Classes have the issue that they tend to grow extremely large, which makes them more fragile and harder to use.
In DSP, you have a common issue that your new code needs some methods from one class and some methods from another. This is common when there are multiple similar formats coming from different versions of a standard.
If I remember e.g. the mpg123 code, I believe it uses “double-dispatching” - tables with function pointers. This is an elegant solution to the problem (and the syntax is very nice because it looks like a function call).
Generic code can get the same results without the function pointer. Because generic functions only have to refer to the services and data members they actually use, they can operate on any class you like as long as you are careful to satisfy their needs. In specific, code that’s never actually required to be compiled to get your results isn’t ever compiled, i.e. “parts you don’t use don’t need valid implementations”.
Let’s look at AudioSampleBuffer as a good example.
I have long argued that an interleaved memory format would be more efficient for it - I also need a 16-bit sample version of this for my CD buffering work, which I did by creating my own class with just the methods I need.
I think a 16-bit per sample AudioSampleBuffer would be a Generally Useful Thing - or a 24-bit AudioSampleBuffer would be very handy for recording purposes… or even an mp3-compressed AudioSampleBuffer…?
There is also the matter of the float* vs short* cast that is at the heart of AudioSampleBuffer’s ability to take either integer or floating point samples. Even though everyone believes that this “should work every time,” the behaviour of such casts is undefined in the C++ standard (you’re supposed to use a union).

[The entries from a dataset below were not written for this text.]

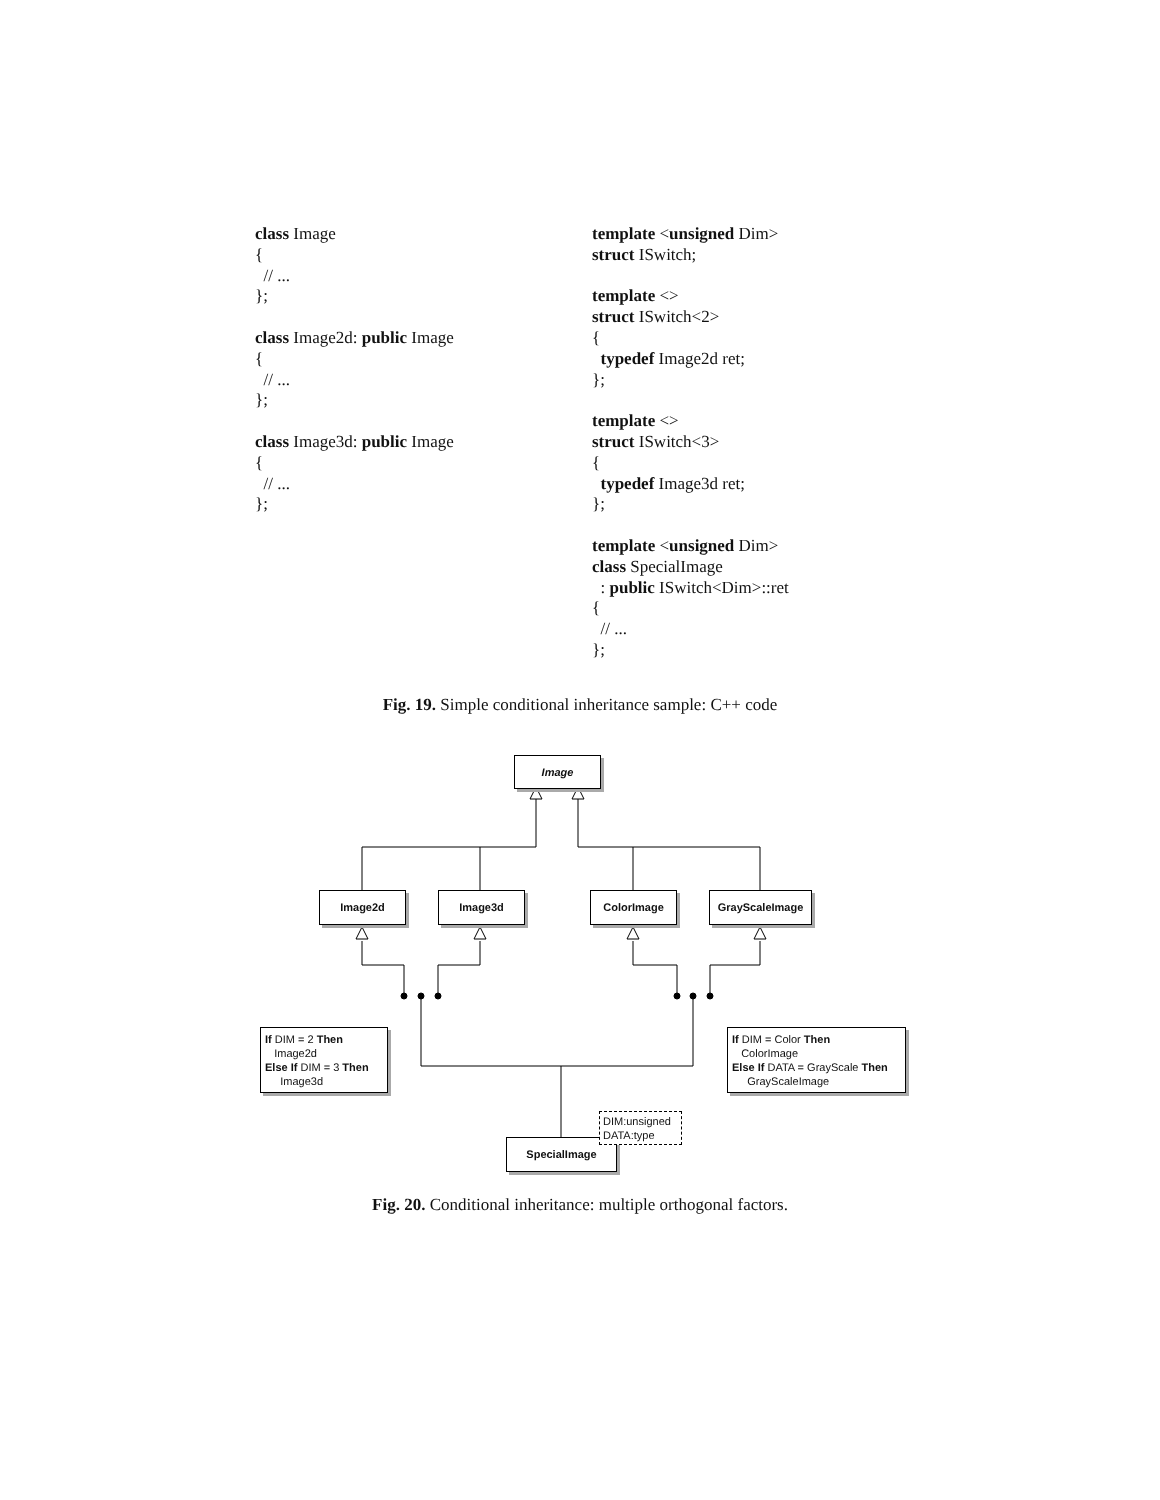class Image { // ... }; class Image2d: public Image { // ... }; class Image3d: public Image { // ... };
template <unsigned Dim> struct ISwitch; template <> struct ISwitch<2> { typedef Image2d ret; }; template <> struct ISwitch<3> { typedef Image3d ret; }; template <unsigned Dim> class SpecialImage : public ISwitch<Dim>::ret { // ... };
Fig. 19. Simple conditional inheritance sample: C++ code
Image
Image2d Image3d ColorImage GrayScaleImage
If DIM = 2 Then
Image2d
Else If DIM = 3 Then
Image3d
If DIM = Color Then
ColorImage
Else If DATA = GrayScale Then
GrayScaleImage
SpecialImage
DIM:unsigned
DATA:type
Fig. 20. Conditional inheritance: multiple orthogonal factors.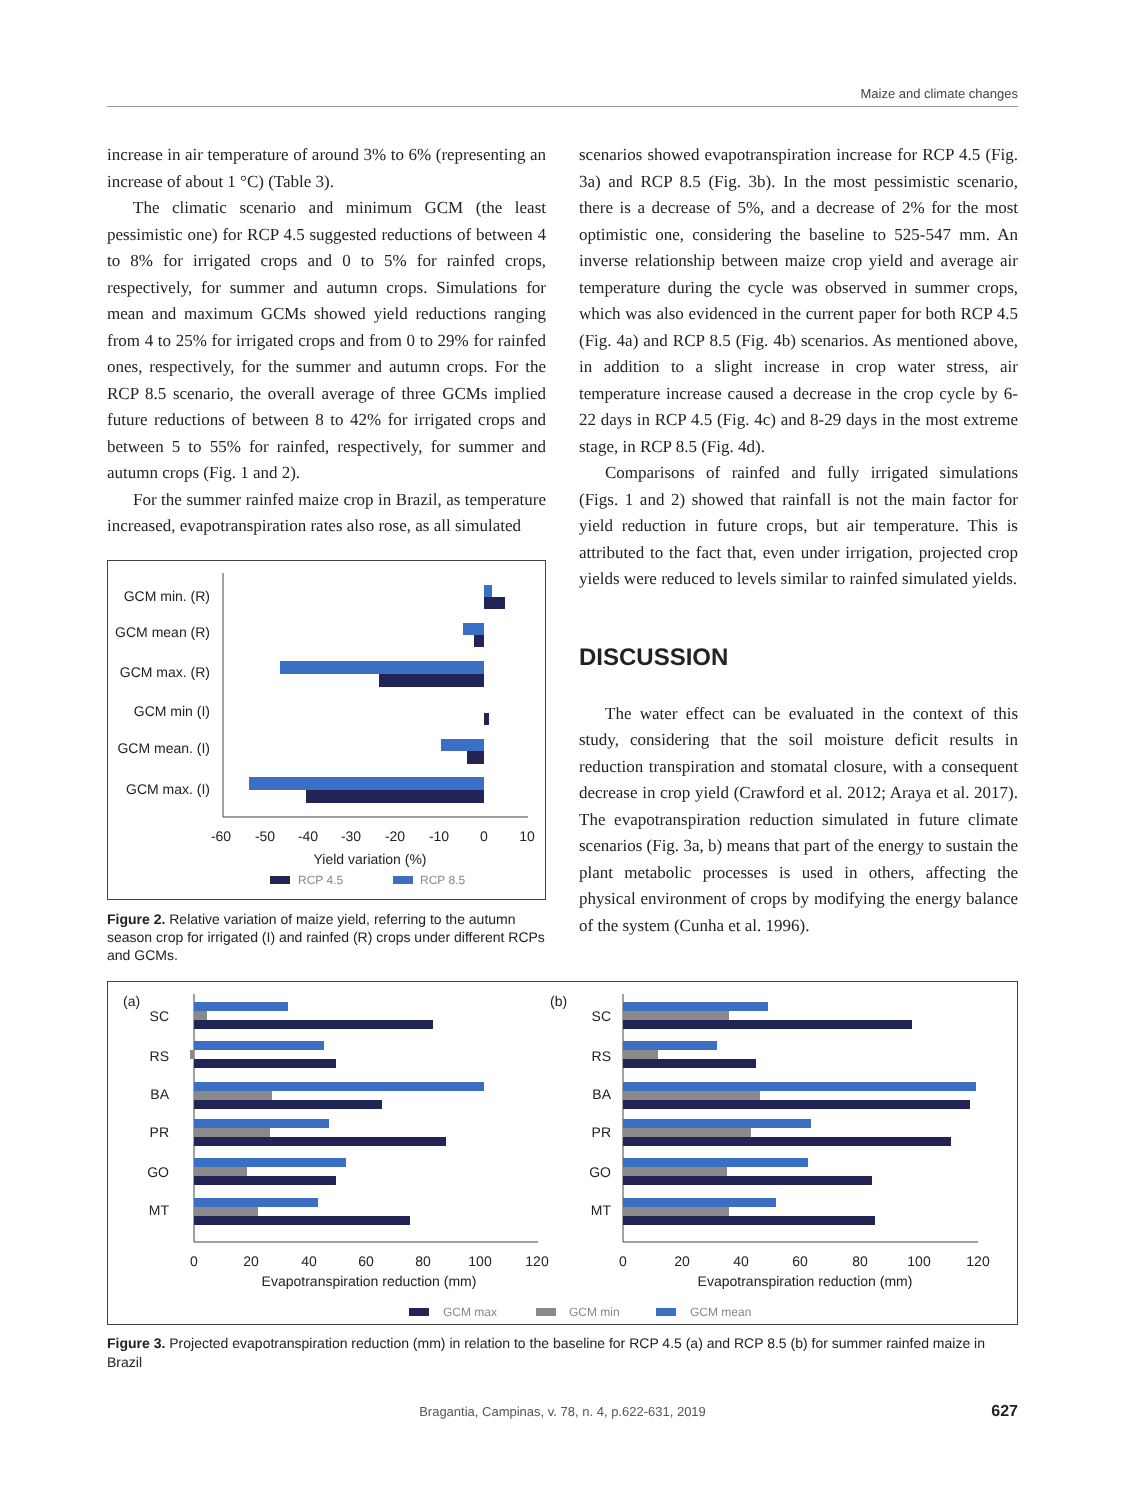Maize and climate changes
increase in air temperature of around 3% to 6% (representing an increase of about 1 °C) (Table 3).
The climatic scenario and minimum GCM (the least pessimistic one) for RCP 4.5 suggested reductions of between 4 to 8% for irrigated crops and 0 to 5% for rainfed crops, respectively, for summer and autumn crops. Simulations for mean and maximum GCMs showed yield reductions ranging from 4 to 25% for irrigated crops and from 0 to 29% for rainfed ones, respectively, for the summer and autumn crops. For the RCP 8.5 scenario, the overall average of three GCMs implied future reductions of between 8 to 42% for irrigated crops and between 5 to 55% for rainfed, respectively, for summer and autumn crops (Fig. 1 and 2).
For the summer rainfed maize crop in Brazil, as temperature increased, evapotranspiration rates also rose, as all simulated
GCM min. (R)
GCM mean (R)
GCM max. (R)
GCM min (I)
GCM mean. (I)
GCM max. (I)
-60
-50
-40
-30
-20
-10
0
10
Yield variation (%)
RCP 4.5
RCP 8.5
Figure 2. Relative variation of maize yield, referring to the autumn season crop for irrigated (I) and rainfed (R) crops under different RCPs and GCMs.
scenarios showed evapotranspiration increase for RCP 4.5 (Fig. 3a) and RCP 8.5 (Fig. 3b). In the most pessimistic scenario, there is a decrease of 5%, and a decrease of 2% for the most optimistic one, considering the baseline to 525-547 mm. An inverse relationship between maize crop yield and average air temperature during the cycle was observed in summer crops, which was also evidenced in the current paper for both RCP 4.5 (Fig. 4a) and RCP 8.5 (Fig. 4b) scenarios. As mentioned above, in addition to a slight increase in crop water stress, air temperature increase caused a decrease in the crop cycle by 6-22 days in RCP 4.5 (Fig. 4c) and 8-29 days in the most extreme stage, in RCP 8.5 (Fig. 4d).
Comparisons of rainfed and fully irrigated simulations (Figs. 1 and 2) showed that rainfall is not the main factor for yield reduction in future crops, but air temperature. This is attributed to the fact that, even under irrigation, projected crop yields were reduced to levels similar to rainfed simulated yields.
DISCUSSION
The water effect can be evaluated in the context of this study, considering that the soil moisture deficit results in reduction transpiration and stomatal closure, with a consequent decrease in crop yield (Crawford et al. 2012; Araya et al. 2017). The evapotranspiration reduction simulated in future climate scenarios (Fig. 3a, b) means that part of the energy to sustain the plant metabolic processes is used in others, affecting the physical environment of crops by modifying the energy balance of the system (Cunha et al. 1996).
(a)
(b)
SC
RS
BA
PR
GO
MT
SC
RS
BA
PR
GO
MT
0
20
40
60
80
100
120
Evapotranspiration reduction (mm)
0
20
40
60
80
100
120
Evapotranspiration reduction (mm)
GCM max
GCM min
GCM mean
Figure 3. Projected evapotranspiration reduction (mm) in relation to the baseline for RCP 4.5 (a) and RCP 8.5 (b) for summer rainfed maize in Brazil
Bragantia, Campinas, v. 78, n. 4, p.622-631, 2019 627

Why? Wait for it… the optimizer! Basically, the optimizer needs to know that writing through a pointer-to-short over here isn’t going to change the read through a pointer-to-float over there, so it doesn’t have to keep checking, say, array values it has in a register.

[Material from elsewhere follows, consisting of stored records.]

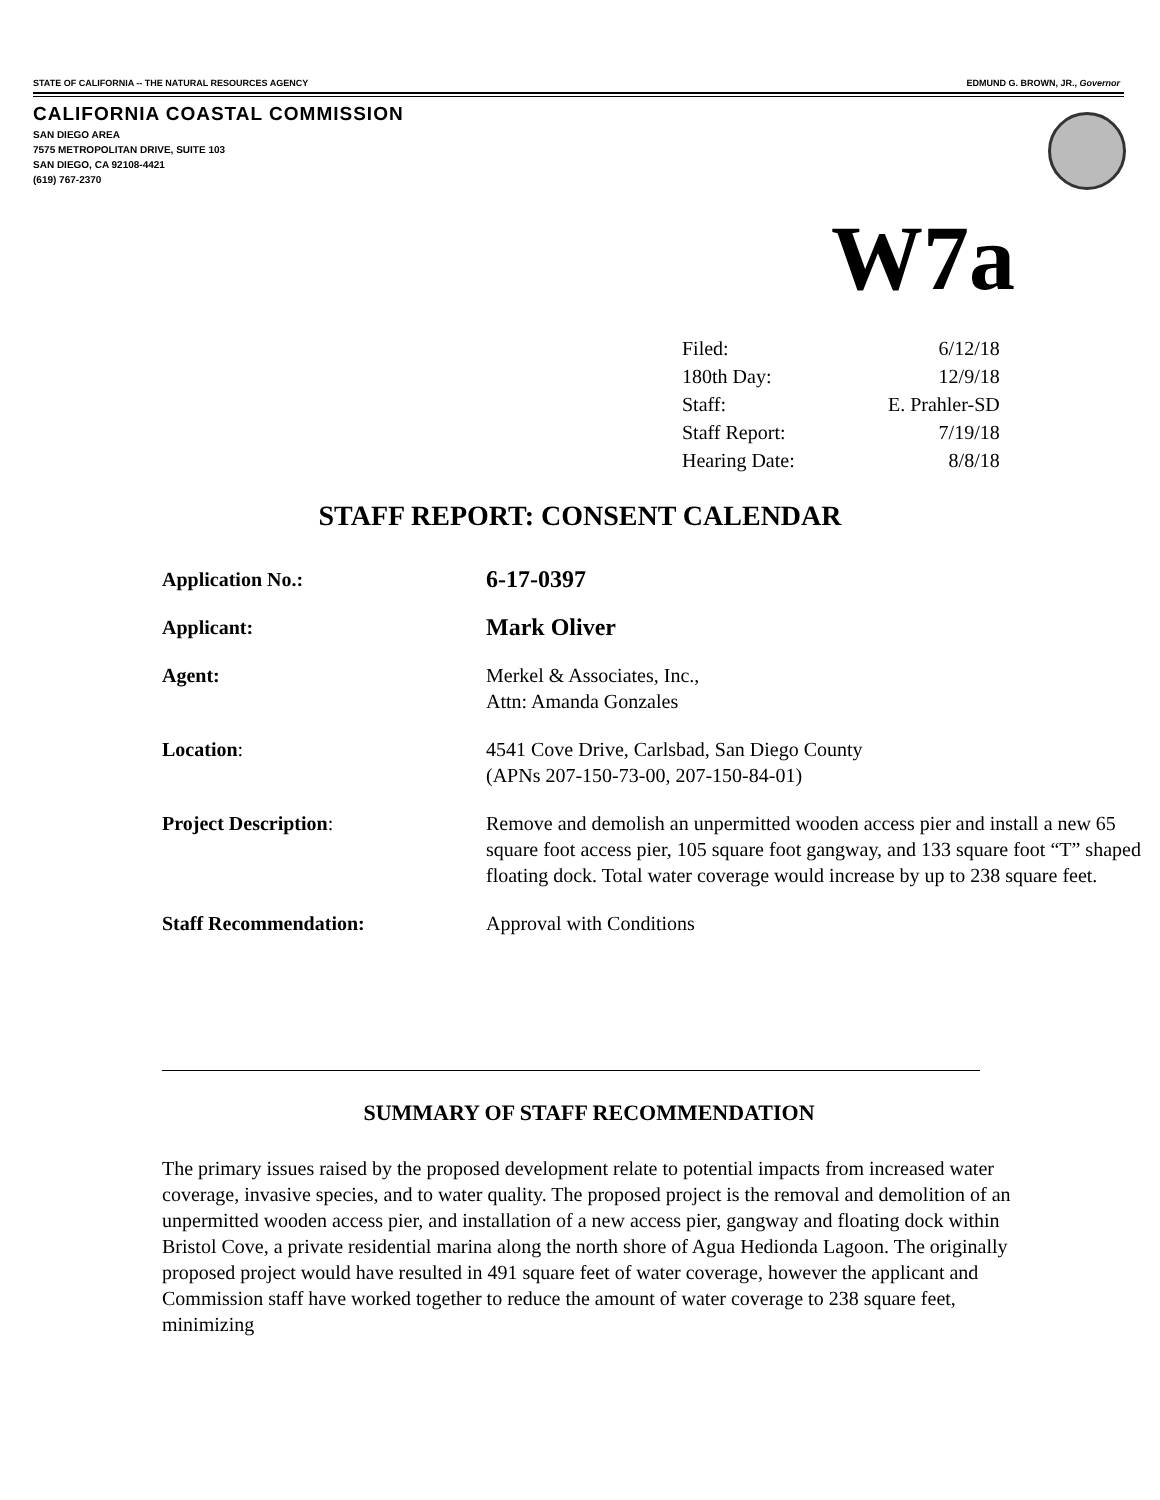STATE OF CALIFORNIA -- THE NATURAL RESOURCES AGENCY EDMUND G. BROWN, JR., Governor
CALIFORNIA COASTAL COMMISSION
SAN DIEGO AREA
7575 METROPOLITAN DRIVE, SUITE 103
SAN DIEGO, CA 92108-4421
(619) 767-2370
W7a
| Filed: | 6/12/18 |
| 180th Day: | 12/9/18 |
| Staff: | E. Prahler-SD |
| Staff Report: | 7/19/18 |
| Hearing Date: | 8/8/18 |
STAFF REPORT: CONSENT CALENDAR
| Application No.: | 6-17-0397 |
| Applicant: | Mark Oliver |
| Agent: | Merkel & Associates, Inc., Attn: Amanda Gonzales |
| Location : | 4541 Cove Drive, Carlsbad, San Diego County (APNs 207-150-73-00, 207-150-84-01) |
| Project Description : | Remove and demolish an unpermitted wooden access pier and install a new 65 square foot access pier, 105 square foot gangway, and 133 square foot “T” shaped floating dock. Total water coverage would increase by up to 238 square feet. |
| Staff Recommendation: | Approval with Conditions |
SUMMARY OF STAFF RECOMMENDATION
The primary issues raised by the proposed development relate to potential impacts from increased water coverage, invasive species, and to water quality. The proposed project is the removal and demolition of an unpermitted wooden access pier, and installation of a new access pier, gangway and floating dock within Bristol Cove, a private residential marina along the north shore of Agua Hedionda Lagoon. The originally proposed project would have resulted in 491 square feet of water coverage, however the applicant and Commission staff have worked together to reduce the amount of water coverage to 238 square feet, minimizing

The fact is that AudioSampleBuffer is already a generic class struggling to get out - a class with two implementations, one for float samples, one for int samples, and that’s why the cast exists.
Putting a virtual method call into the memory model of AudioSampleBuffer would slow it down substantially - but if AudioSampleBuffer2 were generic on its memory model, which offered just a few simple services, then I or some other person could create our own memory model and implement just the services we need to get our results, or even just enough to run performance tests.